Although some employers may question the need for an HR manual if contracts of employment are already in place, manuals complement these contracts. Contracts of employment set out the terms and conditions of a particular employee’s employment – including their salary and responsibilities etc. – which are conditions that generally do not regularly change and are specific to the worker. Policies and procedures on the other hand complement employment contracts and apply to the wider workplace. These may change as the business evolves and expands. Typically, employment contracts contain a clause where the employee acknowledges they have read and understood the workplace’s policies and procedures as set out in the HR manual.
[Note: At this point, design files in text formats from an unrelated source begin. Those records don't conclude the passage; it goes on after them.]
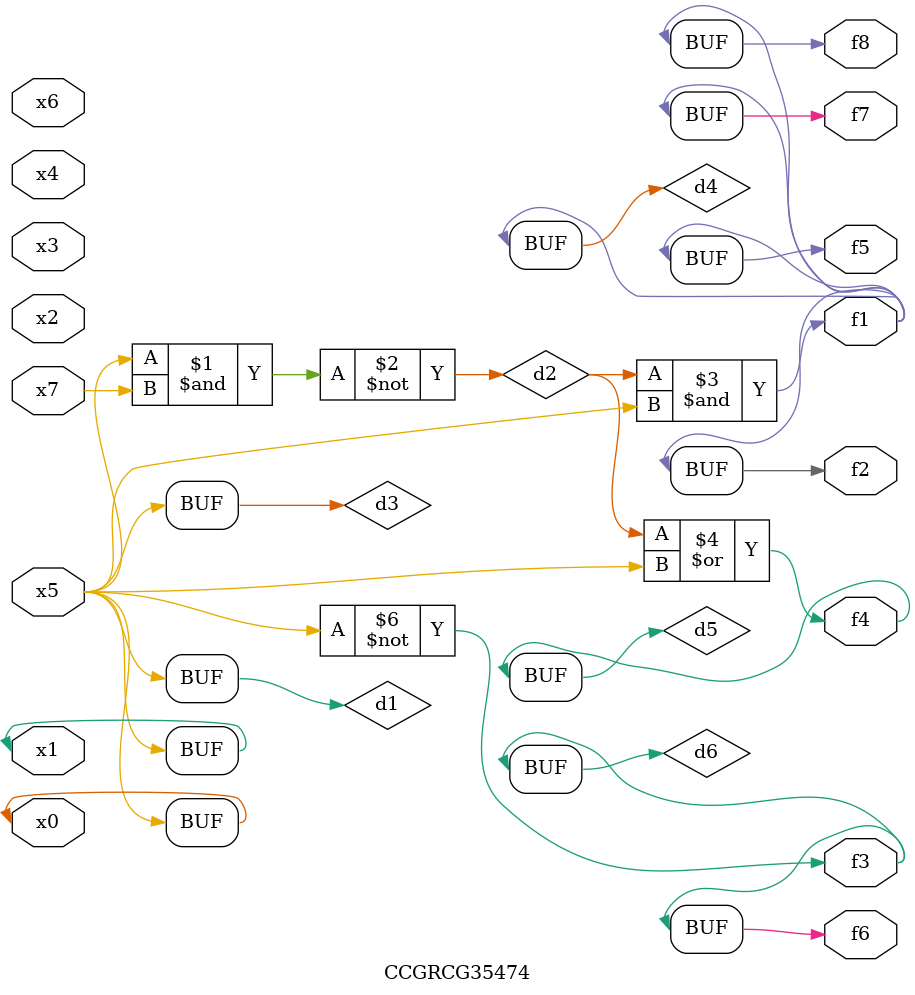
<source format=v>
module CCGRCG35474(
	input x0, x1, x2, x3, x4, x5, x6, x7,
	output f1, f2, f3, f4, f5, f6, f7, f8
);

	wire d1, d2, d3, d4, d5, d6;

	buf (d1, x0, x5);
	nand (d2, x5, x7);
	buf (d3, x0, x1);
	and (d4, d2, d3);
	or (d5, d2, d3);
	nor (d6, d1, d3);
	assign f1 = d4;
	assign f2 = d4;
	assign f3 = d6;
	assign f4 = d5;
	assign f5 = d4;
	assign f6 = d6;
	assign f7 = d4;
	assign f8 = d4;
endmodule

</source>
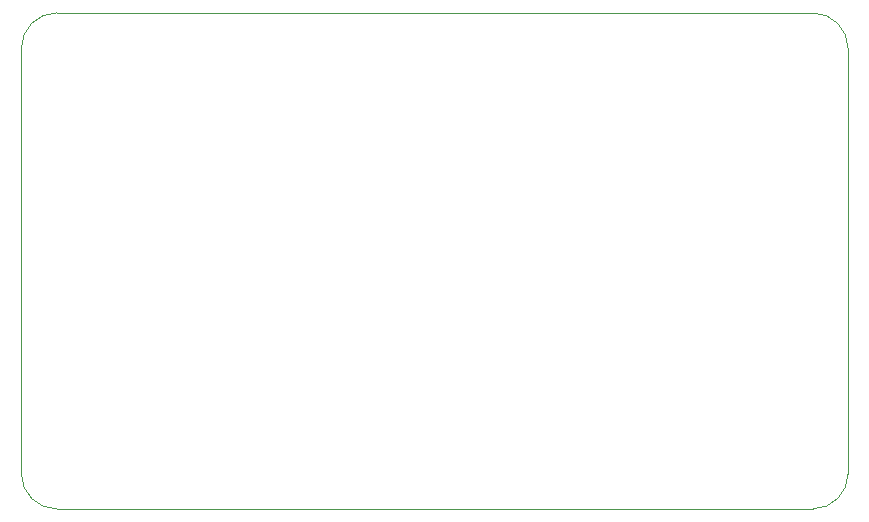
<source format=gbr>
%TF.GenerationSoftware,KiCad,Pcbnew,(6.0.7)*%
%TF.CreationDate,2023-08-27T18:36:20+02:00*%
%TF.ProjectId,libcsp-zephyr-hw,6c696263-7370-42d7-9a65-706879722d68,rev?*%
%TF.SameCoordinates,Original*%
%TF.FileFunction,Profile,NP*%
%FSLAX46Y46*%
G04 Gerber Fmt 4.6, Leading zero omitted, Abs format (unit mm)*
G04 Created by KiCad (PCBNEW (6.0.7)) date 2023-08-27 18:36:20*
%MOMM*%
%LPD*%
G01*
G04 APERTURE LIST*
%TA.AperFunction,Profile*%
%ADD10C,0.100000*%
%TD*%
G04 APERTURE END LIST*
D10*
X187000000Y-102000000D02*
X123000000Y-102000000D01*
X120000000Y-99000000D02*
X120000000Y-63000000D01*
X120000000Y-99000000D02*
G75*
G03*
X123000000Y-102000000I3000000J0D01*
G01*
X123000000Y-60000000D02*
G75*
G03*
X120000000Y-63000000I0J-3000000D01*
G01*
X123000000Y-60000000D02*
X187000000Y-60000000D01*
X187000000Y-102000000D02*
G75*
G03*
X190000000Y-99000000I0J3000000D01*
G01*
X190000000Y-63000000D02*
G75*
G03*
X187000000Y-60000000I-3000000J0D01*
G01*
X190000000Y-63000000D02*
X190000000Y-99000000D01*
M02*

</source>
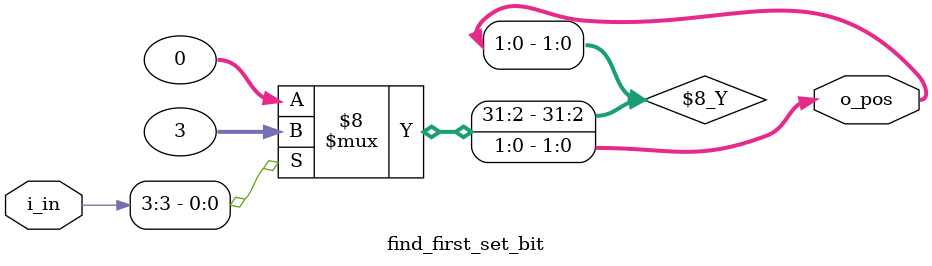
<source format=sv>

module find_first_set_bit#(parameter WIDTH=4)(
    i_in  , 
    o_pos
) ; 
    input [WIDTH-1:0] i_in ; 
    output logic [$clog2(WIDTH)-1:0]  o_pos ; 
    always_comb begin 
        for (int i = 0;  i< WIDTH; i++) begin 
            o_pos = i_in[i] ? i : 0;  
        end
    end
endmodule 
</source>
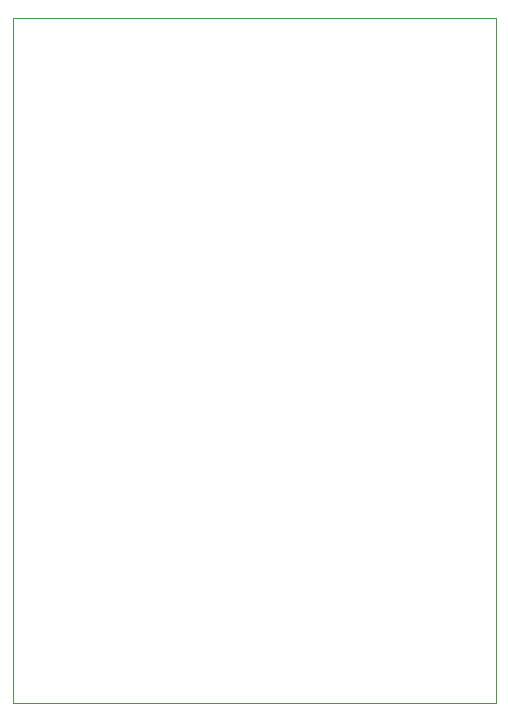
<source format=gm1>
%TF.GenerationSoftware,KiCad,Pcbnew,9.0.0*%
%TF.CreationDate,2025-02-27T15:43:31+01:00*%
%TF.ProjectId,upsy-desky,75707379-2d64-4657-936b-792e6b696361,rev?*%
%TF.SameCoordinates,Original*%
%TF.FileFunction,Profile,NP*%
%FSLAX46Y46*%
G04 Gerber Fmt 4.6, Leading zero omitted, Abs format (unit mm)*
G04 Created by KiCad (PCBNEW 9.0.0) date 2025-02-27 15:43:31*
%MOMM*%
%LPD*%
G01*
G04 APERTURE LIST*
%TA.AperFunction,Profile*%
%ADD10C,0.100000*%
%TD*%
G04 APERTURE END LIST*
D10*
X126238000Y-70993000D02*
X167132000Y-70993000D01*
X167132000Y-129032000D01*
X126238000Y-129032000D01*
X126238000Y-70993000D01*
M02*

</source>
The advantages of an HR manual include:

  • help ensure consistency of treatment in relation to employees. This in turn can reduce tension in the workplace.
  • orientate new workers around how the workplace functions. HR manuals are particularly useful in the induction process to ensure new workers are on the same page as the employer and their colleagues from day one.
  • better equip employers to defend claims of breach of employer obligations. If the rules and policies are observed by an employer and the employee is aware of them, for example in relation to disciplinary action, then the employer may be less exposed legally.
  • provide workers with knowledge about what is expected of them, particularly around behaviour and performance standards.

Importantly, HR manuals must be consistent with the wider workplace laws. These include those in relation to Fair Work, discrimination, bullying and harassment, OH&S, and privacy.

It’s best practice, when drafting HR manuals, to bring employees along with you. You may wish to consult with key employees when drafting the manual, and give them an opportunity to review the first drafts of your manual and provide feedback with a view to making reasonable alterations. Staff training may be provided when the manual is released, a copy made available to all employees, and notification provided when any significant changes are made.

Manuals can be drafted internally, or with the assistance specialist HR firms or advisers.